Un accueil pour les enfants du quartier
Sur le site web de Keur Taizé, on apprend que les frères de la communauté sont arrivés au Sénégal au début des années 1990, à l’invitation du cardinal Thiandoum, alors archevêque de Dakar. Aujourd’hui, c’est le frère Christi qui tient les rênes de la maison.

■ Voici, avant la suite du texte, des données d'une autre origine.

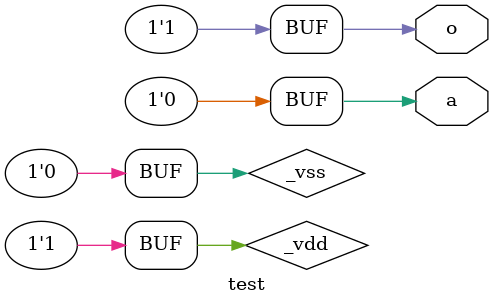
<source format=v>
module test (a, o);
  output a;
  output o;
  supply1 _vdd;
  supply0 _vss;
  assign o = _vdd;
  assign a = _vss;
endmodule

</source>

De nationalité française, il indique que Keur Taizé est «un accueil, une porte ouverte aux enfants du quartier». «La maison s’ouvre chaque jour aux enfants du quartier pour des activités complémentaires de leur scolarité. Ils sont encadrés par des adolescents, eux-mêmes accompagnés pour leur formation. Les jeunes aussi viennent pour étudier et réfléchir. Des femmes enfin pour des travaux de couture pour lesquels un débouché a pu être trouvé», souligne le site. «On donne un tout petit coup de pouce et c‘est là qu’est né le groupe de couture auquel participent les femmes», indique le Frère Taizé avant de souligner que c’est la communauté de Taizé, composée de cinq ou six fraternités, qui soutient l’initiative. «On cherche à être présent dans les milieux défavorisés. Ça donne une fusion aux fraternités. On écoute celui qui a des problèmes», indique-t-il.